[The Grizzly King by James Oliver Curwood]@TWC D-Link book
The Grizzly King

CHAPTER FIVE
9/21

To this height, midway between the meadows in the valley and the first shale and bare rock of the peaks, he came most frequently on his small game hunts.
Like fat woodchucks the whistlers were already beginning to sun themselves on their rocks.

Their long, soft, elusive whistlings, pleasant to hear above the drone of mountain waters, filled the air with a musical cadence.
Now and then one would whistle shrilly and warningly close at hand, and then flatten himself out on his rock as the big bear passed, and for a few moments no whistling would break upon the gentle purring of the valley.
But Thor was giving no thought to the hunt this morning.

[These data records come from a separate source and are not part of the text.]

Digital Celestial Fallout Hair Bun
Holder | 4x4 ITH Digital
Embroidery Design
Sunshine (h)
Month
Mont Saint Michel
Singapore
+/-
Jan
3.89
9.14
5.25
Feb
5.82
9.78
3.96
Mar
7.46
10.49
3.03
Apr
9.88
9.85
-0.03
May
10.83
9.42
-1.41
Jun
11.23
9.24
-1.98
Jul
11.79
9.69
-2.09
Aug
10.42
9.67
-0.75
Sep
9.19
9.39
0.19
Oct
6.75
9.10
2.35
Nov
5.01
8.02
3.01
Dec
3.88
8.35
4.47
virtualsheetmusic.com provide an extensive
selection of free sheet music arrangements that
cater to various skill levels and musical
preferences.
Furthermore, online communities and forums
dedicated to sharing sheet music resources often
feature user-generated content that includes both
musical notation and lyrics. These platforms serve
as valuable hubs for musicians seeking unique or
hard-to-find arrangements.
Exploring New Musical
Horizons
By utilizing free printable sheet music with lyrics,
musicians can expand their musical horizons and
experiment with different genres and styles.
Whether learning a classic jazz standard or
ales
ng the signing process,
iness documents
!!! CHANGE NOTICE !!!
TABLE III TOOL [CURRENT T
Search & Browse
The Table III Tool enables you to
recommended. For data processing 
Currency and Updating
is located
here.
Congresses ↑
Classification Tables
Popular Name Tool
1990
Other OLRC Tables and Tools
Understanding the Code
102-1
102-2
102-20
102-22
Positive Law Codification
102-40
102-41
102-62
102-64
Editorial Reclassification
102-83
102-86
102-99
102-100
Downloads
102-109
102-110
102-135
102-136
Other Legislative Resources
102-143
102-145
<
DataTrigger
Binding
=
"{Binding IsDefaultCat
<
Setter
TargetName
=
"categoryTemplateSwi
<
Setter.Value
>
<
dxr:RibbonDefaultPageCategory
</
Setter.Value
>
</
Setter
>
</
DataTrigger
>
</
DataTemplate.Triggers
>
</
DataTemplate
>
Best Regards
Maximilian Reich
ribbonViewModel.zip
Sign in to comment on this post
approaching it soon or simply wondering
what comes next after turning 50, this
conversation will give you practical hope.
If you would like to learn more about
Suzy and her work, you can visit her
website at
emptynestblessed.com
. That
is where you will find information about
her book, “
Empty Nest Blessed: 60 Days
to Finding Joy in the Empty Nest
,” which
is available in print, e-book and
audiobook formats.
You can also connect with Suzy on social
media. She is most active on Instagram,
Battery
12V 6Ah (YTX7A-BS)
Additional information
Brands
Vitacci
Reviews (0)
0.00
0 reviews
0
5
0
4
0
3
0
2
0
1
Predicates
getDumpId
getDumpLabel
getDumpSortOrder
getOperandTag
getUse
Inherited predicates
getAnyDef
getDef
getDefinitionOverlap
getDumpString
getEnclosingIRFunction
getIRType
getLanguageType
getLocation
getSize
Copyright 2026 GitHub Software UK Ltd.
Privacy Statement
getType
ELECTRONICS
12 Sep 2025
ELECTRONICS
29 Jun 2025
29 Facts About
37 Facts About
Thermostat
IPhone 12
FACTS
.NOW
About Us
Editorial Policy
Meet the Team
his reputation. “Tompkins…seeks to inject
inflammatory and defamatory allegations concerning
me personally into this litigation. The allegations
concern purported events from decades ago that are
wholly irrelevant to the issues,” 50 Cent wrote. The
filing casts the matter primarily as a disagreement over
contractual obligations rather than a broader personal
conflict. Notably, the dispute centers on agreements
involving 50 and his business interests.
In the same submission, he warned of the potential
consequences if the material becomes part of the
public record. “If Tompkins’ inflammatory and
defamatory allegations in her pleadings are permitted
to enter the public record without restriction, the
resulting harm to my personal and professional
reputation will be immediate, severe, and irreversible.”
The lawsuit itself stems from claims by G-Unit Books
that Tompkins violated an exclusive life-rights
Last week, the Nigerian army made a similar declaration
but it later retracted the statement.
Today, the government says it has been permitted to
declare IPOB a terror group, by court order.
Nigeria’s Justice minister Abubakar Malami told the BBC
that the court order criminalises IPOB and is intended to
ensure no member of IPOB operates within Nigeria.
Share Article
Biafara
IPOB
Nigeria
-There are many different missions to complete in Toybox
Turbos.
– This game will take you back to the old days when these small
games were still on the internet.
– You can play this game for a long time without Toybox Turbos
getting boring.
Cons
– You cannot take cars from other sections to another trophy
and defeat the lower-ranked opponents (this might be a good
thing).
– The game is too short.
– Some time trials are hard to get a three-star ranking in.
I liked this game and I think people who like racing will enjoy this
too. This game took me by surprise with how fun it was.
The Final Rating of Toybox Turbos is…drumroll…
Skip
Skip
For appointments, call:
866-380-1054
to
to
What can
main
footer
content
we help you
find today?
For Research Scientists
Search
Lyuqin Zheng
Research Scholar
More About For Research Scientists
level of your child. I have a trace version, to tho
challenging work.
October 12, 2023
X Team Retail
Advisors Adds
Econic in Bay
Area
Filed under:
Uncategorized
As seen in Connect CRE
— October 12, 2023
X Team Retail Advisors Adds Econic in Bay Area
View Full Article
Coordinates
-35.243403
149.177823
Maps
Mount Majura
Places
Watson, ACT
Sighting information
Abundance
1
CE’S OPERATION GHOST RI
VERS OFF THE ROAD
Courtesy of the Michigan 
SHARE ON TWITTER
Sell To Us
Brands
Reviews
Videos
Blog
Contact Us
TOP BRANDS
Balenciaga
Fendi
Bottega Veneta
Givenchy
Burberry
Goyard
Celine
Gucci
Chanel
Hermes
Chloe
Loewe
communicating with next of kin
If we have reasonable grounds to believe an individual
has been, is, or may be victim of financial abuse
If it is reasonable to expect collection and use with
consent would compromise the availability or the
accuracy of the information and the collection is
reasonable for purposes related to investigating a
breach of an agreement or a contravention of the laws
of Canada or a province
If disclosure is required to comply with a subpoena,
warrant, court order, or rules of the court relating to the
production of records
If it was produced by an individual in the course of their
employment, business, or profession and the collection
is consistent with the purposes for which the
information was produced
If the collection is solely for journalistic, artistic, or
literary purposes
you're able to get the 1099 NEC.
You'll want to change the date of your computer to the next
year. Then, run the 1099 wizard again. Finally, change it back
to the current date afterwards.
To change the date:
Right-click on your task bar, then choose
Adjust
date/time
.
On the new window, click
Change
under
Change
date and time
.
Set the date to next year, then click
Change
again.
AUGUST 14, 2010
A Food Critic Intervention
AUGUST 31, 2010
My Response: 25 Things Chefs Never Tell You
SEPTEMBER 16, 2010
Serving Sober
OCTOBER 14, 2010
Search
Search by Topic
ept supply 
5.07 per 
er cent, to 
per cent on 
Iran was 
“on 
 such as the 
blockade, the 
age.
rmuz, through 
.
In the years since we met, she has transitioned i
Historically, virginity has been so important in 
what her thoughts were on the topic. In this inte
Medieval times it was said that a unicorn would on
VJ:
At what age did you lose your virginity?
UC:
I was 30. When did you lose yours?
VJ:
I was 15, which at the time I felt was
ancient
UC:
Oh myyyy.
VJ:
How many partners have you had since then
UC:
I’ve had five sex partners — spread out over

Twice he encountered porcupines, the sweetest of all morsels to him, and passed them unnoticed; the warm, _sleeping_ smell of a caribou came hot and fresh from a thicket, but he did not approach the thicket to investigate; out of a coulee, narrow and dark, like a black ditch, he caught the scent of a badger.

For two hours he travelled steadily northward along the half-crest of the slopes before he struck down through the timber to the stream.
The clay adhering to his wound was beginning to harden, and again he waded shoulder-deep into a pool, and stood there for several minutes.

The water washed most of the clay away.